The Election Commission of India (EC) has miserably failed to ensure strict compliance of its election code of conduct and provisions of Representation of People Act, thus putting a question mark on the "sanctity" of the entire poll process for the July 11 Dasuya by-election.

punjab Updated: Jul 10, 2012 23:30 IST
Jasdeep Singh Malhotra

The Election Commission of India (EC) has miserably failed to ensure strict compliance of its election code of conduct and provisions of Representation of People Act, thus putting a question mark on the "sanctity" of the entire poll process for the July 11 Dasuya by-election.


The commission has adopted a "selective" approach in dealing with rallies held by the state's bigwigs on public roads in the constituency.

Though FIRs under sections 188 (disobedience to order duly promulgated by public servant) and 283 (danger or obstruction in public way or lie of navigation) of the IPC were "immediately" registered against three candidates in Jalandhar for the same offence during the 2007 assembly polls, police were yet to book BJP candidate Sukhjit Kaur and her Congress rival Arun Dogra despite the fact that the duo held rallies on public roads at Buddobarkat and Giljian villages, respectively.

Instead, both candidates were served with show cause notices for poll code violation. These candidates, paying scant respect to the EC notices, again organised rallies on public roads at Kamahi Devi (BJP) and Ghogra village (Congress) even as video surveillance teams seemingly proved no deterrent for the "mighty and influential" politicians.

It is pertinent to mention here that BJP leader Manornajan Kalia, who was inducted as minister in the Punjab cabinet after the formation of the SAD-BJP government in 2007, was chargesheeted for holding a road rally. He faced trial in a Jalandhar court for over three years before his acquittal due to lack of evidence.

"Replies have been received from both the candidates in Buddobarkat and Giljian rallies case, which along with video recordings have been forwarded to the police for further action," returning officer Rahul Chaba said. SSP Balkar Singh Sidhu said that no case had been registered against any candidate. "We are yet to receive such communication from the RO. Requisite legal action will be taken accordingly," Sidhu added.

Blatant violations by the ruling combine could be gauged from the fact that though the EC served show cause notice on the management of Shivalik Hills Public School at Kamahi Devi village for allowing the BJP to organise a meeting on school campus on Saturday, the school premises was again used for election purposes by the BJP the very next day.

Punjab chief minister Parkash Singh Badal and SAD-BJP MLAs and leaders thronged the school premises for holding a luncheon election meeting and to take rest for over an hour. The school was again converted into an election office.

The EC notices, however, ensured red roof lights removed from the vehicles of politicians. Rampant deployment of vehicles for campaigning without authorisation was another area from where the EC preferred to stay away.
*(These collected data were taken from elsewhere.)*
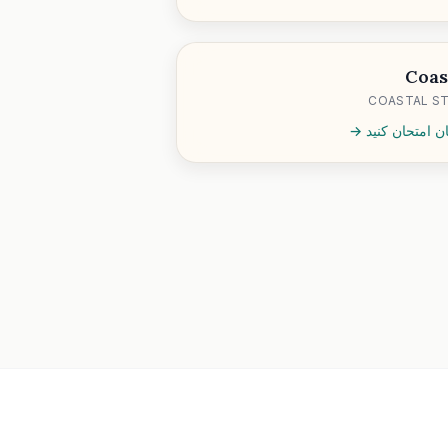
Coas
COASTAL S
ان امتحان کنید →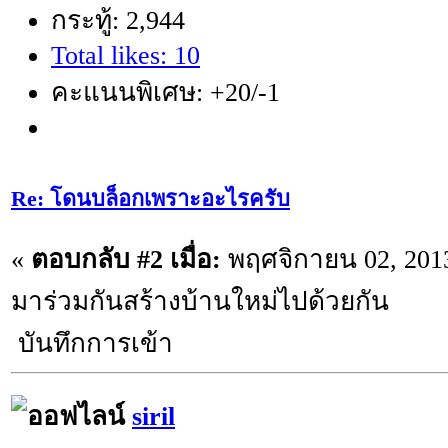
กระทู้: 2,944
Total likes: 10
คะแนนพิเศษ: +20/-1
Re: โดนบล็อกเพราะอะไรครับ
«
ตอบกลับ #2 เมื่อ:
พฤศจิกายน 02, 2013
มาร่วมกันสร้างบ้านใหม่ไปด้วยกัน
บันทึกการเข้า
siril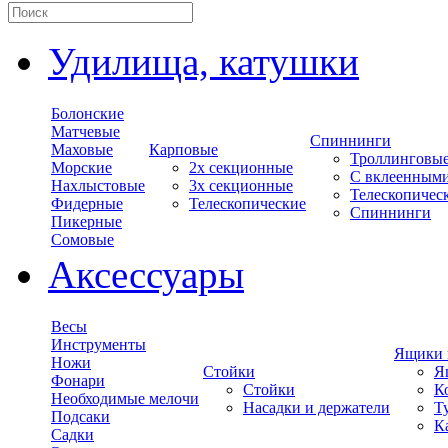
Удилища, катушки
Болонские
Матчевые
Спиннинги
Маховые
Карповые
Троллинговы
Морские
2х секционные
С вклеенным
Нахлыстовые
3х секционные
Телескопичес
Фидерные
Телескопические
Спиннинги
Пикерные
Сомовые
Аксессуары
Весы
Инструменты
Ящики 
Ножи
Стойки
Я
Фонари
Стойки
К
Необходимые мелочи
Насадки и держатели
Т
Подсаки
К
Садки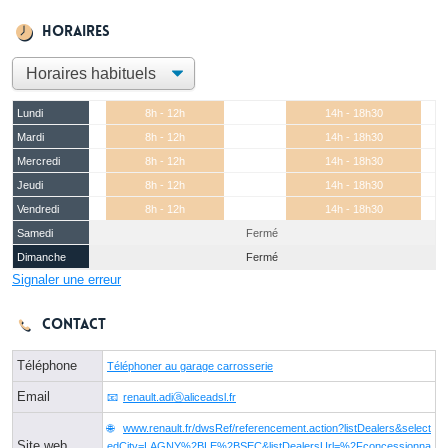
Horaires
Lundi
8h - 12h
14h - 18h30
Mardi
8h - 12h
14h - 18h30
Mercredi
8h - 12h
14h - 18h30
Jeudi
8h - 12h
14h - 18h30
Vendredi
8h - 12h
14h - 18h30
Samedi
Fermé
Dimanche
Fermé
Signaler une erreur
Contact
Téléphone
Téléphoner au garage carrosserie
Email
renault.adiⓐaliceadsl.fr
www.renault.fr/dwsRef/referencement.action?listDealers&select
Site web
edCity=LAGNY%2BLE%2BSEC&listDealersUrl=%2Fconcessionna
Interestingly, a majority of notices were issued on the basis of media reports on poll code violation while the EC's own flying squads, static and video surveillance teams and other poll machinery didn't react promptly to report these violations to competent poll authority or returning officer.
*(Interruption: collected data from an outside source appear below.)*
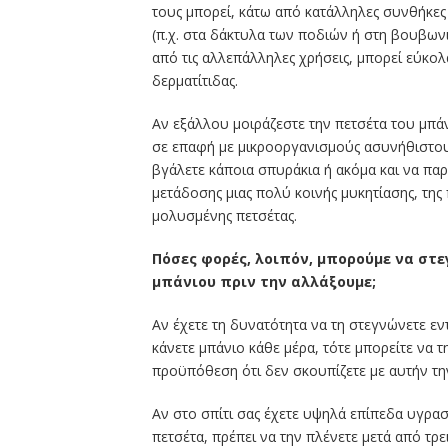
τους μπορεί, κάτω από κατάλληλες συνθήκες 
(π.χ. στα δάκτυλα των ποδιών ή στη βουβωνι
από τις αλλεπάλληλες χρήσεις, μπορεί εύκολ
δερματίτιδας.
Αν εξάλλου μοιράζεστε την πετσέτα του μπάν
σε επαφή με μικροοργανισμούς ασυνήθιστους 
βγάλετε κάποια σπυράκια ή ακόμα και να πα
μετάδοσης μιας πολύ κοινής μυκητίασης, της
μολυσμένης πετσέτας.
Πόσες φορές, λοιπόν, μπορούμε να στε
μπάνιου πριν την αλλάξουμε;
Αν έχετε τη δυνατότητα να τη στεγνώνετε εν
κάνετε μπάνιο κάθε μέρα, τότε μπορείτε να 
προϋπόθεση ότι δεν σκουπίζετε με αυτήν τη
Αν στο σπίτι σας έχετε υψηλά επίπεδα υγρασ
πετσέτα, πρέπει να την πλένετε μετά από τρε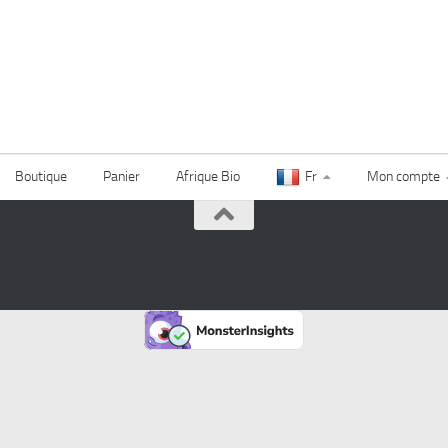
Boutique
Panier
Afrique Bio
Fr
Mon compte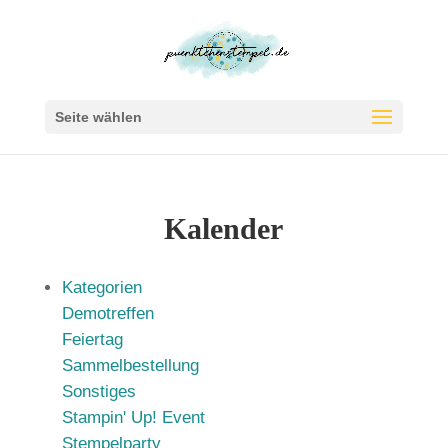
Seite wählen
Kalender
Kategorien
Demotreffen
Feiertag
Sammelbestellung
Sonstiges
Stampin' Up! Event
Stempelparty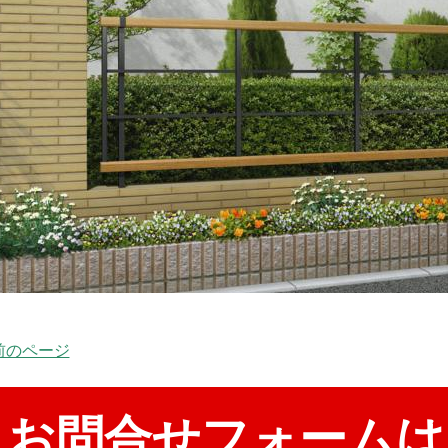
 前のページ
お問合せフォームは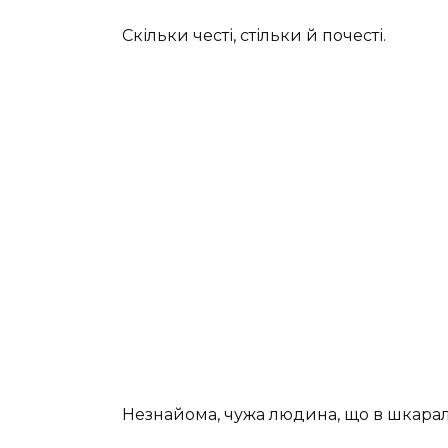
Скільки честі, стільки й почесті.
Незнайома, чужа людина, що в шкаралу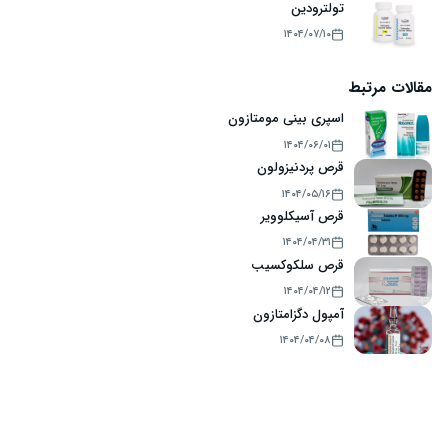
تولترودین
۱۴۰۴/۰۷/۱۰
مقالات مرتبط
اسپری بینی مومتازون
۱۴۰۴/۰۶/۰۱
قرص پردنیزولون
۱۴۰۴/۰۵/۱۶
قرص آسیکلوویر
۱۴۰۴/۰۴/۳۱
قرص سلکوکسیب
۱۴۰۴/۰۴/۱۲
آمپول دگزامتازون
۱۴۰۴/۰۴/۰۸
PWD (B&R) minister Sharanjeet Singh Dhillon along with his security guards and Garhshankar MLA Surinder Singh Bhullerathan was caught moving in Talwara by a Hindustan Times team on Tuesday. There is a ban on stay of outsiders in the segment.

Bhullerathan was earlier served notice for using red roof light on his vehicle. "We have served notice on Dhillon for overstaying in the segment," Chaba said, adding that outsiders overstaying in the segment would be dealt with strictly as per law.

A string of violations of the poll code in the run-up to the Dasuya by-poll has once again put the spotlight on the need to accord legal cover to the code so that violators could be brought to book and to ensure free and fair elections.